100 Years of Young Women Camp: Glimpse of Heaven

Contributed By By Sarah Jane Weaver, Church News assistant editor

  • 5 September 2012

2012 marked 100 years since the first official Young Women camp. Today, as then, camp is a place where young women can appreciate nature and learn about themselves.

“At camp [young women] can disconnect from all the technology, from all the peer pressure, from even the pressure to wear makeup and look good all the time. And they can connect with their Heavenly Father and with their true identity.” —Elaine S. Dalton, Young Women general president

This summer thousands of young women across the globe continued a 100-year tradition by leaving the world behind, getting dirty, and learning they can do hard things.

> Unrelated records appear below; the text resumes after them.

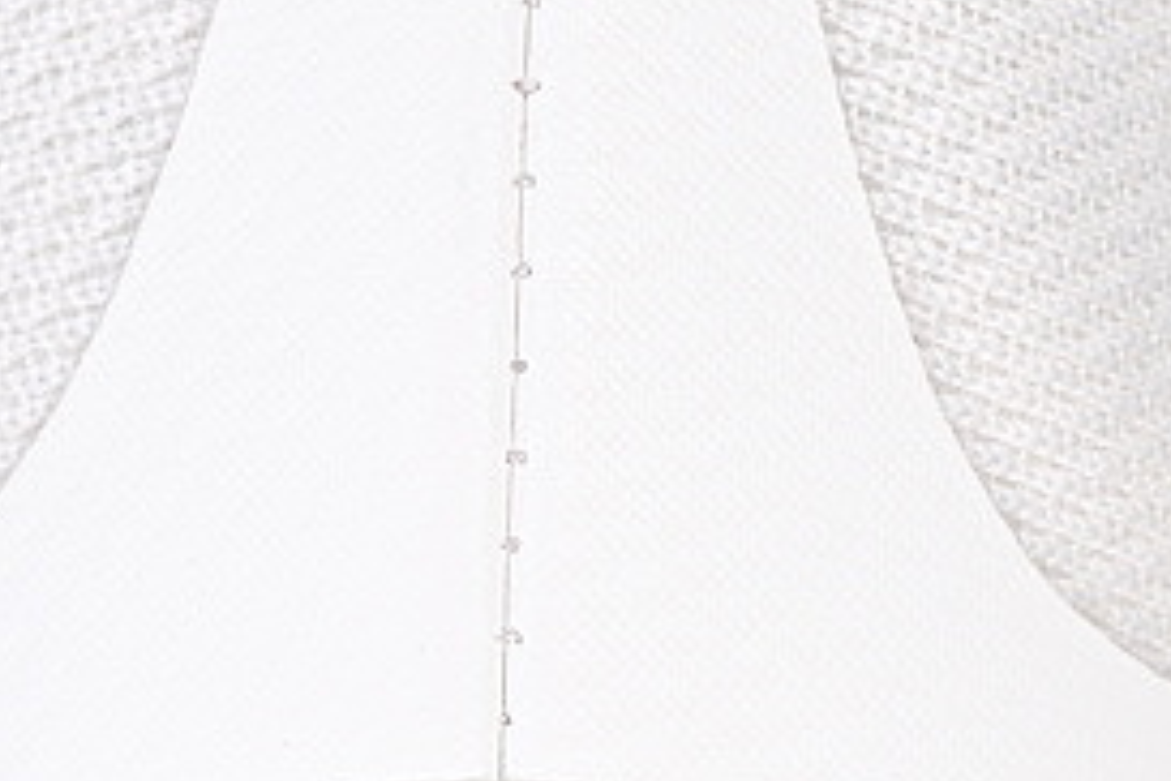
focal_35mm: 297
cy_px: 283
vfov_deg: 4.6
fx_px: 9660
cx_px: 438
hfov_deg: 6.9
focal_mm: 50
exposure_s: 1/80
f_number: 7.1
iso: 160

Sister Elaine S. Dalton, Young Women general president, said Young Women camp is important because it lights a fire of faith in the hearts of young women.

“At camp they can disconnect from all the technology, from all the peer pressure, from even the pressure to wear makeup and look good all the time,” she said. “And they can connect with their Heavenly Father and with their true identity.”

It’s a tradition that started long before cell phones or iPods.  

In the summer of 1912, 82 young women from the Liberty Stake in Salt Lake City participated in a weeklong rough-out camp—the Church’s first. They slept in a cabin and learned about flowers, insects, birds, and plants. With the help of 15 leaders, they cooked and ate outdoors and built a swimming hole.

This summer Latter-day Saint young women did many of the same things.

Laurie McIntosh, Klein Texas Stake Young Women president, said it is hard to pin down the specifics of her stake’s camp. “You get me talking about girls’ camp and I may not stop,” she said.

She called her camp experience peaceful, despite stormy weather. It was an opportunity for the young women in her stake to learn about themselves. “They learn to be good leaders,” she said. “They see they are not alone, and they make lifetime friendships.”

Jenn Halvas, camp director in the Lone Tree Ward, Castle Rock Colorado Stake, also left camp reminiscing about the sisterhood and love she had witnessed. “Being there with no distractions, being in nature, being with other girls that believe the same” is something she knows the young women will cherish.  

It’s the connection between young women and their leaders that makes camp special, said Julie Huntsman, Young Women president in the Shelley 10th Ward, Shelley Idaho Stake.

“You are in the trenches,” she said. “You get that sisterhood connection. It is not leader-to-young woman connection but it is sister-to-sister.’’

Emily Gold, Nashua New Hampshire Stake Young Women president, said camp is an opportunity for the young women to experience things they normally would not. “You take them out of their comfort zone and put them in a different environment,” she said. “They do things more difficult than they normally would do, and they find they can do it.”

For her the highlight of camp came the last morning during a testimony meeting by a lake. She realized the young women in her stake “understood who they are and [at camp] got a little glimpse of heaven.”

Sister Dalton said camp is different for young women across the globe. But, she added, “wherever camp is held, one thing is sure: young women love to go to camp.”